Tuttavia, scremare non è selezionare. Non è detto, cioè, che trasformare un concorso in un superquiz serva a scegliere magistrati preparati. Lo ha affermato di recente e senza dietrologie Giuliano Scarselli, ordinario di Procedura civile a Siena (http://bit.ly/articolo-scarselli). A detta del prof, le tracce sono specifiche e astratte, ovvero non riguardano argomenti che un magistrato, inquirente o giudicante fa lo stesso, potrebbe incontrare nel corso della sua attività. Basarsi sui cavilli, a detta di Scarselli, serve poco. Di sicuro non ad alzare il livello della magistratura.
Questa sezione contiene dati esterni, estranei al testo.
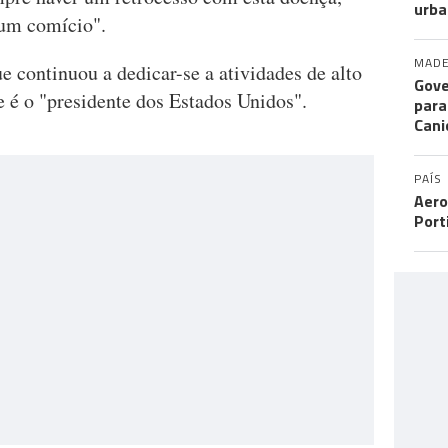
urba
 um comício".
MADE
 continuou a dedicar-se a atividades de alto
Gove
 é o "presidente dos Estados Unidos".
para
Cani
PAÍS
Aero
Port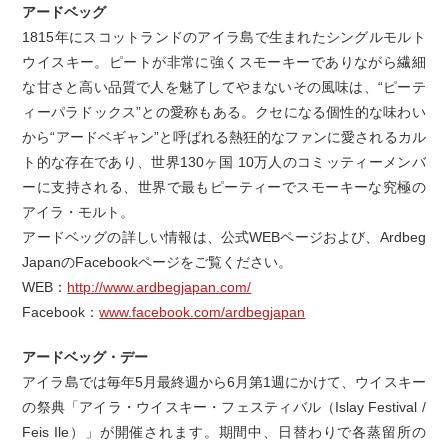
アードベッグ
1815年にスコットランドのアイラ島で生まれたシングルモルト
ウイスキー。ピートが非常に強くスモーキーでありながら繊細
な甘さと高い品質で人を魅了してやまないその風味は、“ピーテ
ィーパラドックス”との愛称もある。クセになる個性的な味わい
から“アードベギャン”と呼ばれる熱狂的なファンに愛されるカル
ト的な存在であり、世界130ヶ国 10万人のコミッティーメンバ
ーに支持される、世界で最もピーティーでスモーキーな究極の
アイラ・モルト。
アードベッグの詳しい情報は、公式WEBページおよび、Ardbeg
JapanのFacebookページをご覧ください。
WEB：
http://www.ardbegjapan.com/
Facebook：
www.facebook.com/ardbegjapan
アードベッグ・デー
アイラ島では毎年5月最終週から6月第1週にかけて、ウイスキー
の祭典「アイラ・ウイスキー・フェスティバル（Islay Festival /
Feis Ile）」が開催されます。期間中、日替わりで各蒸留所の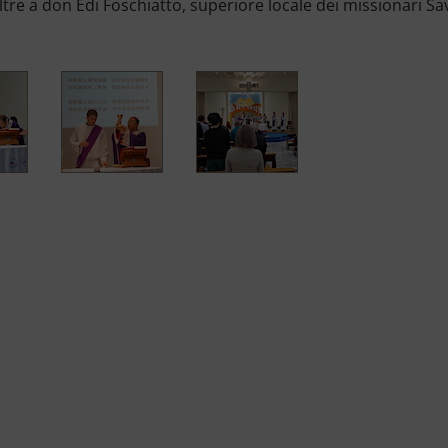
tre a don Edi Foschiatto, superiore locale dei missionari Sav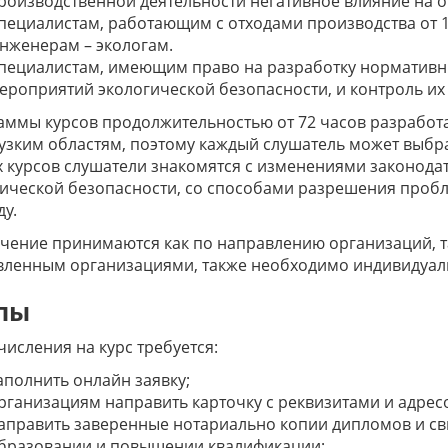
роизводственной деятельности негативное влияние на 
пециалистам, работающим с отходами производства от 1 
нженерам – экологам.
пециалистам, имеющим право на разработку нормативн
ероприятий экологической безопасности, и контроль их
ммы курсов продолжительностью от 72 часов разработа
узким областям, поэтому каждый слушатель может выбра
 курсов слушатели знакомятся с изменениями законода
ической безопасности, со способами разрешения пробл
у.
чение принимаются как по направлению организаций, т
ленным организациями, также необходимо индивидуаль
пы
числения на курс требуется:
аполнить онлайн заявку;
рганизациям направить карточку с реквизитами и адресо
аправить заверенные нотариально копии дипломов и св
бразовании и повышении квалификации;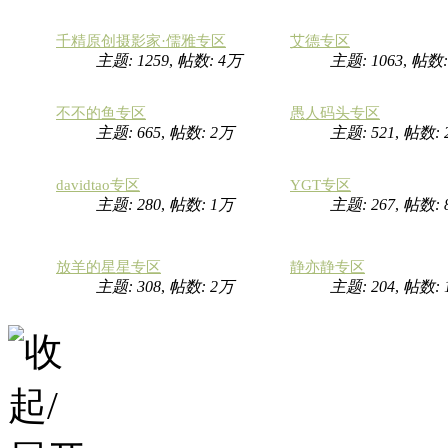
千精原创摄影家·儒雅专区
艾德专区
主题: 1259
,
帖数:
4万
主题: 1063
,
帖数
不不的鱼专区
愚人码头专区
主题: 665
,
帖数:
2万
主题: 521
,
帖数:
davidtao专区
YGT专区
主题: 280
,
帖数:
1万
主题: 267
,
帖数: 
放羊的星星专区
静亦静专区
主题: 308
,
帖数:
2万
主题: 204
,
帖数: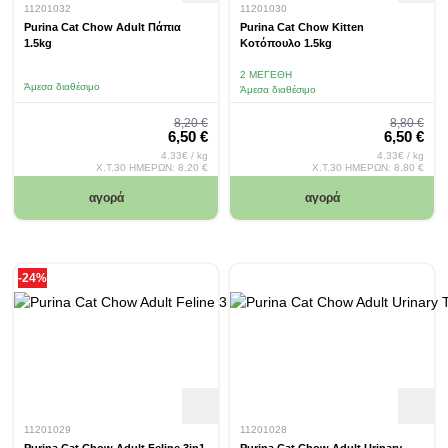
11201032
11201030
Purina Cat Chow Adult Πάπια
Purina Cat Chow Kitten
1.5kg
Κοτόπουλο 1.5kg
2 ΜΕΓΈΘΗ
Άμεσα διαθέσιμο
Άμεσα διαθέσιμο
Regular Price
Regular 
8,20 €
8,80 €
Special Price
Special Pr
6,50 €
6,50 €
4.33€ / kg
4.33€ / kg
Χ.Τ.30 ΗΜΕΡΩΝ:
8,20 €
Χ.Τ.30 ΗΜΕΡΩΝ:
8,80 €
αγορά
αγορά
-24%
11201029
11201028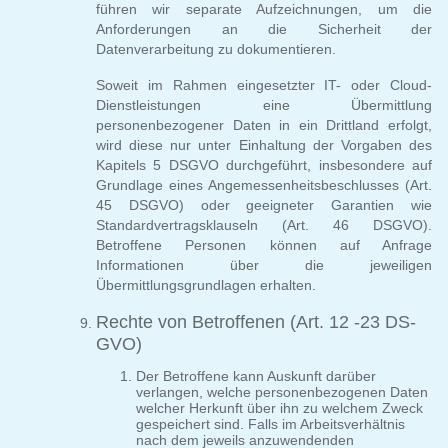
führen wir separate Aufzeichnungen, um die
Anforderungen an die Sicherheit der
Datenverarbeitung zu dokumentieren.
Soweit im Rahmen eingesetzter IT- oder Cloud-
Dienstleistungen eine Übermittlung
personenbezogener Daten in ein Drittland erfolgt,
wird diese nur unter Einhaltung der Vorgaben des
Kapitels 5 DSGVO durchgeführt, insbesondere auf
Grundlage eines Angemessenheitsbeschlusses (Art.
45 DSGVO) oder geeigneter Garantien wie
Standardvertragsklauseln (Art. 46 DSGVO).
Betroffene Personen können auf Anfrage
Informationen über die jeweiligen
Übermittlungsgrundlagen erhalten.
Rechte von Betroffenen (Art. 12 -23 DS-
GVO)
Der Betroffene kann Auskunft darüber
verlangen, welche personenbezogenen Daten
welcher Herkunft über ihn zu welchem Zweck
gespeichert sind. Falls im Arbeitsverhältnis
nach dem jeweils anzuwendenden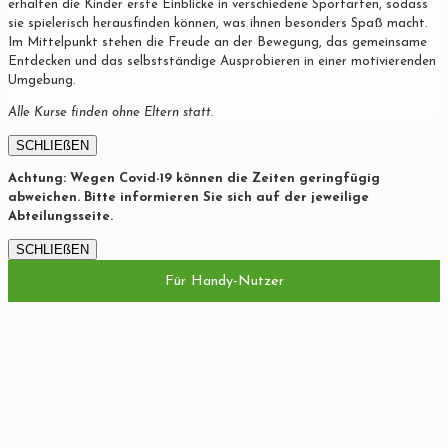
erhalten die Kinder erste Einblicke in verschiedene Sportarten, sodass
sie spielerisch herausfinden können, was ihnen besonders Spaß macht.
Im Mittelpunkt stehen die Freude an der Bewegung, das gemeinsame
Entdecken und das selbstständige Ausprobieren in einer motivierenden
Umgebung.
Alle Kurse finden ohne Eltern statt.
SCHLIEßEN
Achtung: Wegen Covid-19 können die Zeiten geringfügig
abweichen. Bitte informieren Sie sich auf der jeweilige
Abteilungsseite.
SCHLIEßEN
Für Handy-Nutzer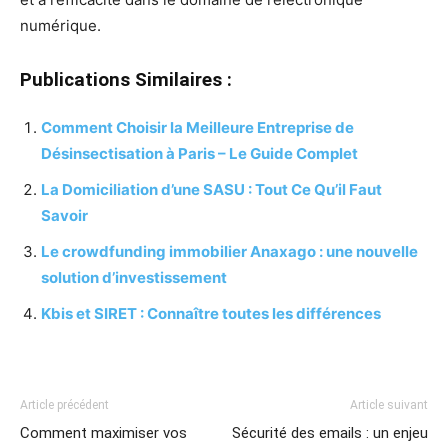
numérique.
Publications Similaires :
Comment Choisir la Meilleure Entreprise de
Désinsectisation à Paris – Le Guide Complet
La Domiciliation d’une SASU : Tout Ce Qu’il Faut
Savoir
Le crowdfunding immobilier Anaxago : une nouvelle
solution d’investissement
Kbis et SIRET : Connaître toutes les différences
Article précédent
Article suivant
Comment maximiser vos
Sécurité des emails : un enjeu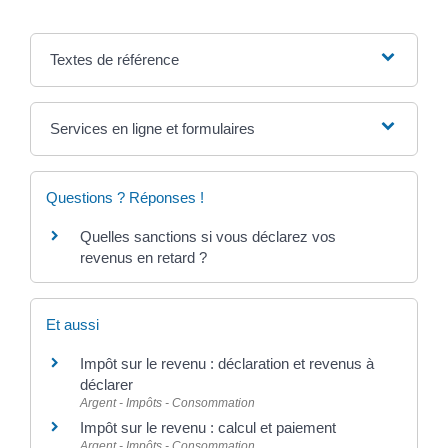
Textes de référence
Services en ligne et formulaires
Questions ? Réponses !
Quelles sanctions si vous déclarez vos
revenus en retard ?
Et aussi
Impôt sur le revenu : déclaration et revenus à
déclarer
Argent - Impôts - Consommation
Impôt sur le revenu : calcul et paiement
Argent - Impôts - Consommation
Ma c’è chi è stato più maligno del prof senese. In particolare, Giuseppe Di Federico, professore emerito di Ordinamento giudiziario presso l’Università di Bologna ha affondato più volte il bisturi sul meccanismo, tutt’altro che meritocratico, che regola il concorso. Si pensi all’episodio gustoso riportato da Stefano Livadiotti nel suo Magistrati. L’ultracasta (Bompiani, Milano 2009). In questo libro, il giornalista riferisce di un test particolare effettuato da Di Federico su due concorsi. Il docente bolognese aveva scovato 500 candidati che, in attesa di sapere i risultati di un concorso, si erano iscritti al concorso successivo. Tra questi candidati a oltranza, il 60% di quelli che avevano passato la prima prova non aveva superato la seconda. Il caso, piuttosto vecchio, si commenta da sé.
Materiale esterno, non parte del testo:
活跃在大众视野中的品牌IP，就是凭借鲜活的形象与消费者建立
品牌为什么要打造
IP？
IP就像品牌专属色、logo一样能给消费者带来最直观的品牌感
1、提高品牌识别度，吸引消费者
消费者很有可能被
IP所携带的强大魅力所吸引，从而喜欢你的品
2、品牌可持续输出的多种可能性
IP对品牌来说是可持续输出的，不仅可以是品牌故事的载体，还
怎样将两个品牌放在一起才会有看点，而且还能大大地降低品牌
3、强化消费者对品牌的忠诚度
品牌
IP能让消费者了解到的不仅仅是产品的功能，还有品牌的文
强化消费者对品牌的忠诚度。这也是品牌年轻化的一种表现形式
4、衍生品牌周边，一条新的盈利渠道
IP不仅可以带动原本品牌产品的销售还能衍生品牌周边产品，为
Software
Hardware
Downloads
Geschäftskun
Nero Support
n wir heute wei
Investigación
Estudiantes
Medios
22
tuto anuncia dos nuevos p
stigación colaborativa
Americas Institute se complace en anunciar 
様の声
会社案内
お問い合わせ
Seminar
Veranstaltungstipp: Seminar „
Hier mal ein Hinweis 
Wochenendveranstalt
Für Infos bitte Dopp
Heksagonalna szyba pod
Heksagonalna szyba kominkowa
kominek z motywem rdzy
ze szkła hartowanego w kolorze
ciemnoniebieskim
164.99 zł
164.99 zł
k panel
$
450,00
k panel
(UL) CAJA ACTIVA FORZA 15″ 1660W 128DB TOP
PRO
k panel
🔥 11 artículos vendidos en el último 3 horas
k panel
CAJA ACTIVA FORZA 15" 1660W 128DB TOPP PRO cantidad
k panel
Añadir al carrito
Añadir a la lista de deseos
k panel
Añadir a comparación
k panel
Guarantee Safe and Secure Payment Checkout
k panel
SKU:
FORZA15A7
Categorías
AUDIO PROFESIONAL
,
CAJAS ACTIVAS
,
Se proprio si volesse selezionare, si potrebbe usare un riferimento molto più serio: il giudizio tranchant espresso dal presidente di commissione del concorso del lontano 1986. Lo si riporta per intero, con la speranza di far riflettere: «Tratto caratteristico che emerge dalla lettura dei tremila elaborati è, invero, la palese inettitudine della maggioranza dei candidati al componimento scritto, riscontrabile anche in parecchi di coloro che hanno ottenuto l’ammissione. I candidati non sanno esprimersi in modo chiaro e in forma passabile. Buona parte dei temi sono così poveri da stentare a credere che gli autori legittimamente si fregino del titolo di dottore in giurisprudenza. Di fronte a parecchi di essi si sarebbe tentati di impedire in perpetuo ai redattori l’accesso ai pubblici concorsi». Il problema, se le cose non sono cambiate, è di sostanza: non ci si può più affidare al terno a lotto. Perché è chiaro che non premia le persone preparate, che pure non mancano.